Like other members of the squash family, pumpkins like it warm. So wait until the soil is at least 60 degrees F before planting, usually a week or two after the last spring frost date. Gardeners in northern areas can speed things along by spreading black plastic to warm the soil for a couple of weeks before planting time. Pumpkins do best in light, fertile soil with a pH of 6.0-6.8 that's been enriched with organic matter.

If you garden in a short season area, you can get a bit of a head start by planting seeds early indoors in peat pots 2 to 3 weeks before your last frost date. Pumpkin seedlings grow quickly and young vines transplant best, so don't start seeds indoors any earlier.

Sow seeds one inch deep. You can either plant seeds in hills, sowing 4-6 seeds in a circle about a foot across and thinning to the two strongest vines, or in rows, spacing plants 3-5 feet apart in the row and allowing at least 8 feet between rows. When growing semi-bush varieties, plants can be spaced 1-3 feet apart in rows 4 feet apart.

Row covers placed over newly seeded or transplanted pumpkins are a great way to keep out pests such as cucumber beetles and squash bugs, but they need to be removed when the plants begin to flower so bees can get in to pollinate.

Keep your vines vigorous by giving them a dose of soluble fertilizer such as fish emulsion every few weeks. And make sure your vines get consistent water throughout the season. An organic mulch such as straw will keep weeds down and help conserve soil moisture.

To help keep your vines in bounds and encourage pumpkins to mature faster, you can pinch off the tips of the vines after they have set fruit. As your pumpkins grow, you may want to carefully rotate them so they develop a symmetrical shape.

Harvesting Pumpkins

Pick your pumpkins when they have fully developed the color for their particular variety, when the rind is hard enough that you can't dent it with a fingernail and when the stem turns hard and begins to shrivel. But be sure to pick them before the first hard frost. Otherwise they can suffer chilling injury that will keep them from storing well. Cut, rather than pull, pumpkins from the vine, leaving several inches of stem attached. But never carry a pumpkin by its stem. If its stem breaks off, the pumpkin won't keep long.

Storing Pumpkins

For the longest storage, cure your pumpkins to dry and harden their shells completely. Place in a warm (75-85 degrees F is ideal), well-ventilated spot for a week or two -- perhaps near your furnace or on an enclosed porch. Wipe the pumpkin's outer rind with a solution of 1 part household bleach to 4 parts water to kill mold spores. After curing, store pumpkins a cool, dark spot (50- 60 degrees F), such as an unheated spare room or cool closet. Check them periodically and remove any that show signs of rot.

Pumpkin Carving

To prolong the decorative lifespan of your carved pumpkin, coat the cut surfaces of the Jack-o'-lantern with petroleum jelly or vegetable oil. And don't forget to "harvest" the edible seeds, too! Separate the seeds from the stringy pulp by washing the seeds well. Spread them on a cookie sheet and sprinkle lightly with salt if desired. Toast them for 3 or 4 minutes at 375 degrees, stir, and toast another 2 or 3 minutes until they're evenly golden. Cool them to room temperature, and enjoy!
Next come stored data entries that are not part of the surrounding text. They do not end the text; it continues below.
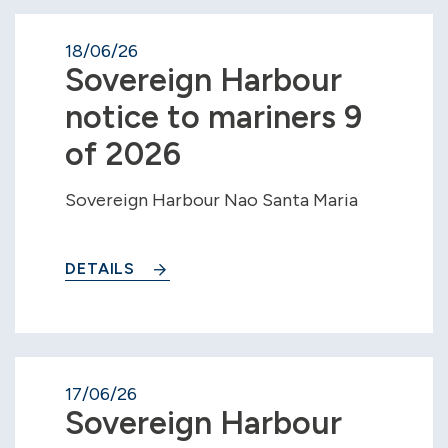
18/06/26
Sovereign Harbour
notice to mariners 9
of 2026
Sovereign Harbour Nao Santa Maria
DETAILS
17/06/26
Sovereign Harbour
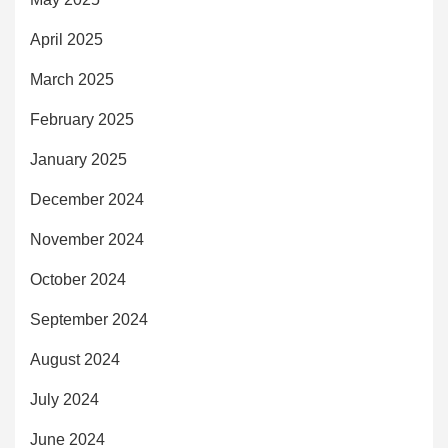
April 2025
March 2025
February 2025
January 2025
December 2024
November 2024
October 2024
September 2024
August 2024
July 2024
June 2024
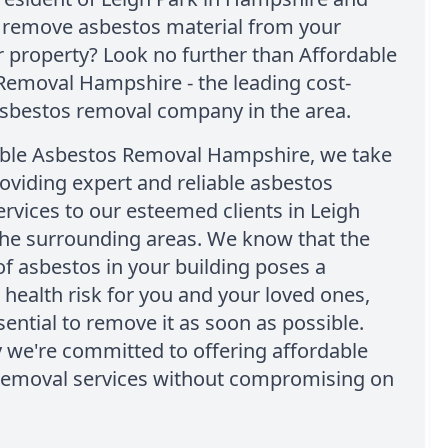
o remove asbestos material from your
r property? Look no further than Affordable
Removal Hampshire - the leading cost-
asbestos removal company in the area.
able Asbestos Removal Hampshire, we take
roviding expert and reliable asbestos
rvices to our esteemed clients in Leigh
the surrounding areas. We know that the
f asbestos in your building poses a
t health risk for you and your loved ones,
ssential to remove it as soon as possible.
 we're committed to offering affordable
removal services without compromising on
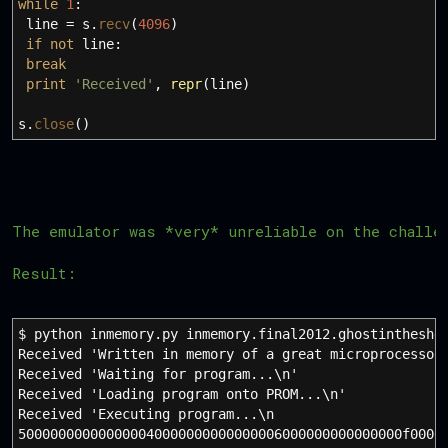
while
1
:
line
=
s.
recv
(
4096
)
if
not
line:
break
print
'Received'
,
repr
(
line
)
s.
close
(
)
The emulator was *very* unreliable on the challe
Result:
$ python inmemory.py inmemory.final2012.ghostintheshe
Received 'Written in memory of a great microprocessor
Received 'Waiting for program...\n'
Received 'Loading program onto PROM...\n'
Received 'Executing program...\n
500000000000000040000000000000006000000000000000f0000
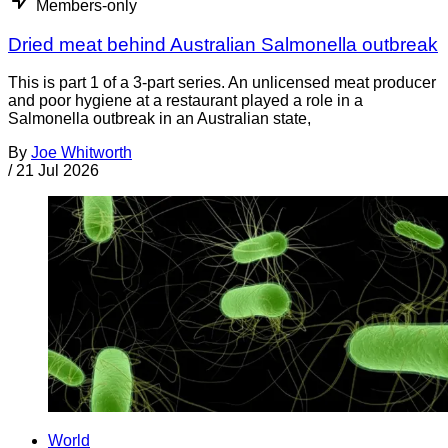
Members-only
Dried meat behind Australian Salmonella outbreak
This is part 1 of a 3-part series. An unlicensed meat producer
and poor hygiene at a restaurant played a role in a
Salmonella outbreak in an Australian state,
By
Joe Whitworth
/
21 Jul 2026
World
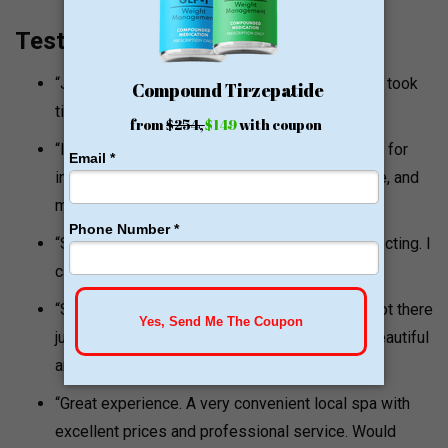
Testimonials and Quotes
“Jamie is the most genuine and kind nurse who took
time to select an equally amazing team.”
“It’s nice to find someone good and trustworthy for
injectables. Jamie takes her time, is very gentle, and
makes you feel comfortable.”
“She was not pushy and was so gentle with injecting. I
cannot wait to follow up with more services.”
“She would not overdo it which shows she is not there
just to take your money but to make you feel beautiful
and look natural. I love my results.”
“Great experience. A very convenient local spa with
excellent prices and professional service. Would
Question of the Month: Cleaning Up the Vegetable Garden

Q: What should I do to clean up my vegetable garden at the end of the season?
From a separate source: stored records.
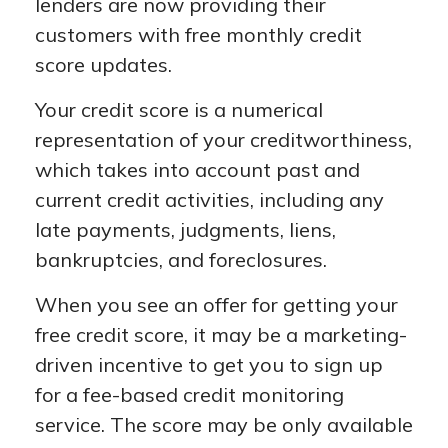
lenders are now providing their
customers with free monthly credit
score updates.
Your credit score is a numerical
representation of your creditworthiness,
which takes into account past and
current credit activities, including any
late payments, judgments, liens,
bankruptcies, and foreclosures.
When you see an offer for getting your
free credit score, it may be a marketing-
driven incentive to get you to sign up
for a fee-based credit monitoring
service. The score may be only available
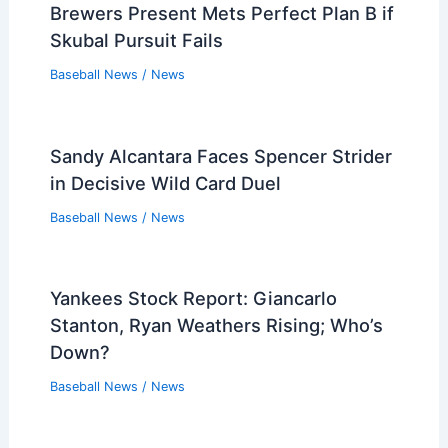
Rookie Crim Homers First MLB Hit,
Rockies Top Padres 4-2
Baseball News
/
News
Rangers Non-Tender Two-Time All-Star
Adolis Garcia Ahead of Deadline
Baseball News
/
News
Brewers Present Mets Perfect Plan B if
Skubal Pursuit Fails
Baseball News
/
News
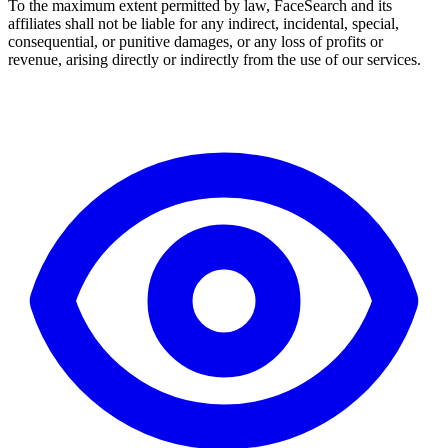
To the maximum extent permitted by law, FaceSearch and its
affiliates shall not be liable for any indirect, incidental, special,
consequential, or punitive damages, or any loss of profits or
revenue, arising directly or indirectly from the use of our services.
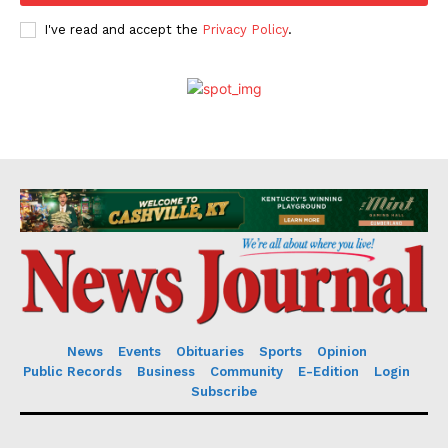
I've read and accept the
Privacy Policy
.
News
Events
Obituaries
Sports
Opinion
Public Records
Business
Community
E-Edition
Login
Subscribe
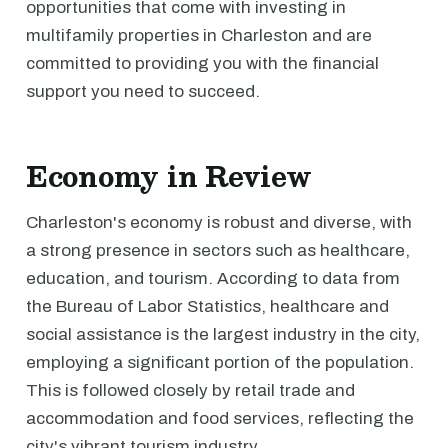
opportunities that come with investing in
multifamily properties in Charleston and are
committed to providing you with the financial
support you need to succeed.
Economy in Review
Charleston's economy is robust and diverse, with
a strong presence in sectors such as healthcare,
education, and tourism. According to data from
the Bureau of Labor Statistics, healthcare and
social assistance is the largest industry in the city,
employing a significant portion of the population.
This is followed closely by retail trade and
accommodation and food services, reflecting the
city's vibrant tourism industry.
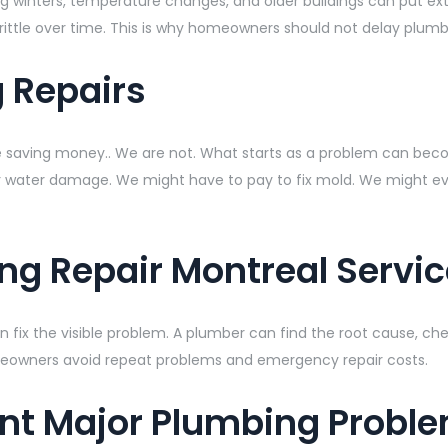
inters, temperature changes, and older buildings can put extra
ittle over time. This is why homeowners should not delay plumb
g Repairs
re saving money.. We are not. What starts as a problem can beco
r water damage. We might have to pay to fix mold. We might even
ng Repair Montreal Servic
 fix the visible problem. A plumber can find the root cause, che
meowners avoid repeat problems and emergency repair costs.
ent Major Plumbing Probl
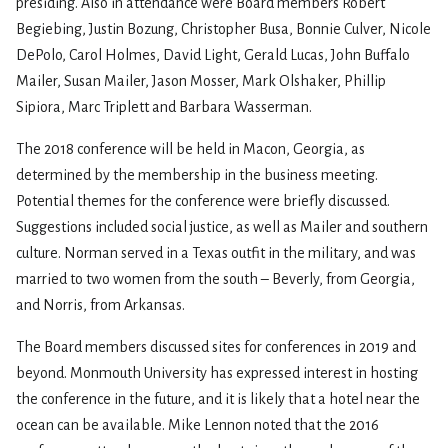
presiding. Also in attendance were Board members Robert
Begiebing, Justin Bozung, Christopher Busa, Bonnie Culver, Nicole
DePolo, Carol Holmes, David Light, Gerald Lucas, John Buffalo
Mailer, Susan Mailer, Jason Mosser, Mark Olshaker, Phillip
Sipiora, Marc Triplett and Barbara Wasserman.
The 2018 conference will be held in Macon, Georgia, as
determined by the membership in the business meeting.
Potential themes for the conference were briefly discussed.
Suggestions included social justice, as well as Mailer and southern
culture. Norman served in a Texas outfit in the military, and was
married to two women from the south – Beverly, from Georgia,
and Norris, from Arkansas.
The Board members discussed sites for conferences in 2019 and
beyond. Monmouth University has expressed interest in hosting
the conference in the future, and it is likely that a hotel near the
ocean can be available. Mike Lennon noted that the 2016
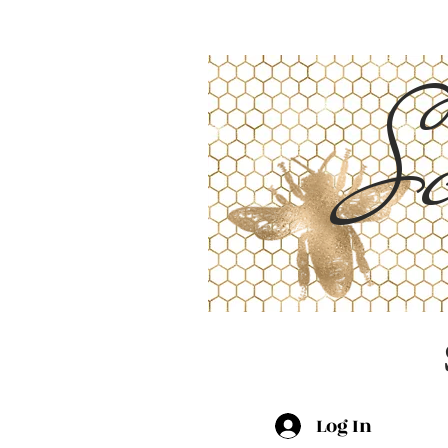
Sc
Log In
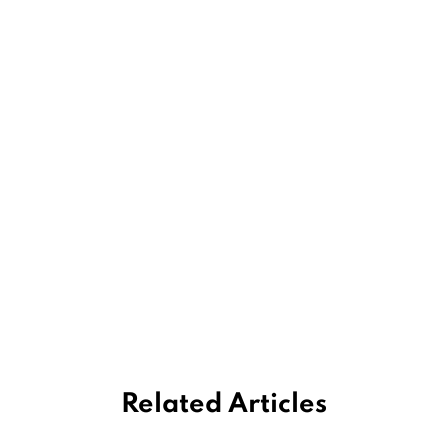
Related Articles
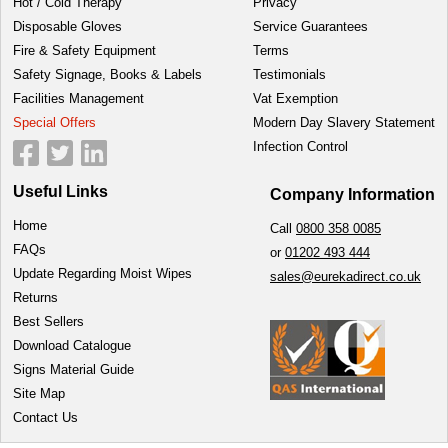
Hot / Cold Therapy
Privacy
Disposable Gloves
Service Guarantees
Fire & Safety Equipment
Terms
Safety Signage, Books & Labels
Testimonials
Facilities Management
Vat Exemption
Special Offers
Modern Day Slavery Statement
Infection Control
Useful Links
Company Information
Home
Call
0800 358 0085
FAQs
or
01202 493 444
Update Regarding Moist Wipes
sales@eurekadirect.co.uk
Returns
Best Sellers
Download Catalogue
Signs Material Guide
Site Map
Contact Us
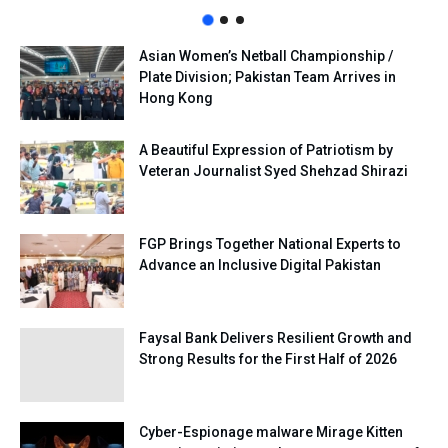
Asian Women’s Netball Championship /
Plate Division; Pakistan Team Arrives in
Hong Kong
A Beautiful Expression of Patriotism by
Veteran Journalist Syed Shehzad Shirazi
FGP Brings Together National Experts to
Advance an Inclusive Digital Pakistan
Faysal Bank Delivers Resilient Growth and
Strong Results for the First Half of 2026
Cyber-Espionage malware Mirage Kitten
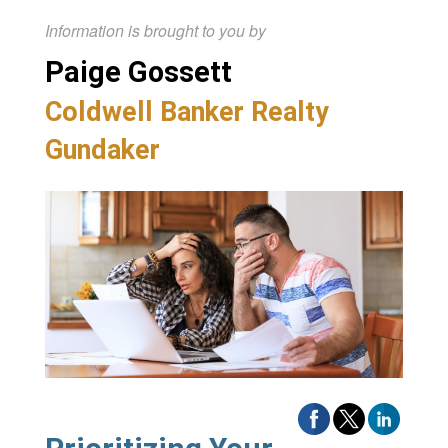
Information is brought to you by
Paige Gossett
Coldwell Banker Realty
Gundaker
A: It's a good idea to get rid of plant debris (including weeds) in the vegetable garden at the end of the growing season because this plant material can provide a spot for insects pests and diseases to spend the winter. A good fall garden clean-up can help to reduce future problems. While it's great to add much of this plant material to your compost pile, leave out anything that is obviously disease or insect infested, as well as weeds that have already set seeds and the roots of perennial weeds. Most home compost piles don't heat up adequately to ensure that this harmful material is killed. It's best to bag up the "typhoid Marys" and send them either to a municipal composting operation (these do get hot enough to take care of problematic material) or to the landfill.